Presented By O’Reilly and Cloudera
Make Data Work
September 11, 2018: Training & Tutorials
September 12–13, 2018: Keynotes & Sessions
New York, NY

IoT edge processing with Apache NiFi, Apache MiniFi, and multiple deep learning libraries

4:20pm–5:00pm Thursday, 09/13/2018
Data engineering and architecture
Location: 1E 07/08 Level: Beginner
Average rating: ****.
(4.00, 2 ratings)

Who is this presentation for?

  • Data engineers, data scientists, and programmers

Prerequisite knowledge

  • A working knowledge of Linux, Hadoop, and Python

What you'll learn

  • Learn how to use deep learning with the IoT


Timothy Spann leads a hands-on deep dive into using Apache MiniFi with Apache MXNet and other deep learning libraries on edge devices, such as Raspberry Pis with Movidius and the NVIDIA Jetson TX1.

You’ll learn how to run deep learning models on edge devices and send images, GPS data, sensor data, and deep learning results if values exceed norms. Using S2S, data is sent to NiFi for further processing, additional TensorFlow processing, and data augmentation with weather and geolocation. A stream of data is landed as ORC files in HDFS with Hive tables on top. Processed data in the Avro format with a schema stored in Schema Registry is sent to Streaming Analytics Manager via Kafka, and additional processing and rules are processed to Druid endpoints. Visualization is shown in Zeppelin and Superset.
□ □ □ □ □ □ □
QUESTIONS.
[a] In the session page, what file format is the stream of data landed as in HDFS?
[b] According to the session page, what kinds of data are sent from the edge devices? List every one.
[c] Pick up the session page on IoT edge processing with NiFi and MiniFi right after its last sentence, and write a few more sentences in the same style.
□ □ □ □ □ □ □
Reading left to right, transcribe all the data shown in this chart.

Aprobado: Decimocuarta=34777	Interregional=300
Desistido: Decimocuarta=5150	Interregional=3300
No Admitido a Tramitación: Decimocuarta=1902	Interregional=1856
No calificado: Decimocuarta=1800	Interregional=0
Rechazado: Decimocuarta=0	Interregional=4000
□ □ □ □ □ □ □
RESPONSES BY TASK.
[a] ORC files

[b] Images, GPS data, sensor data, and deep learning results

[c]
Potential use cases for this solution include security camera monitoring, utility asset anomaly detection, and temperature and humdity filtering for devices.




Tim Spann is a Senior Solutions Engineer at Cloudera where he works with Apache NiFi, MiniFi, Kafka, , MXNet, TensorFlow, Apache Spark, big data, the IoT, machine learning, and deep learning. Tim has over a decade of experience with the IoT, big data, distributed computing, streaming technologies, and Java programming. Previously, he was a senior solutions architect at AirisData and a senior field engineer at Pivotal. He blogs for DZone, where he is the Big Data Zone leader, and runs a popular meetup in Princeton on big data, the IoT, deep learning, streaming, NiFi, the blockchain, and Spark. Tim is a frequent speaker at conferences such as IoT Fusion, Strata, ApacheCon, Data Works Summit Berlin, DataWorks Summit Sydney, and Oracle Code NYC. He holds a BS and MS in computer science.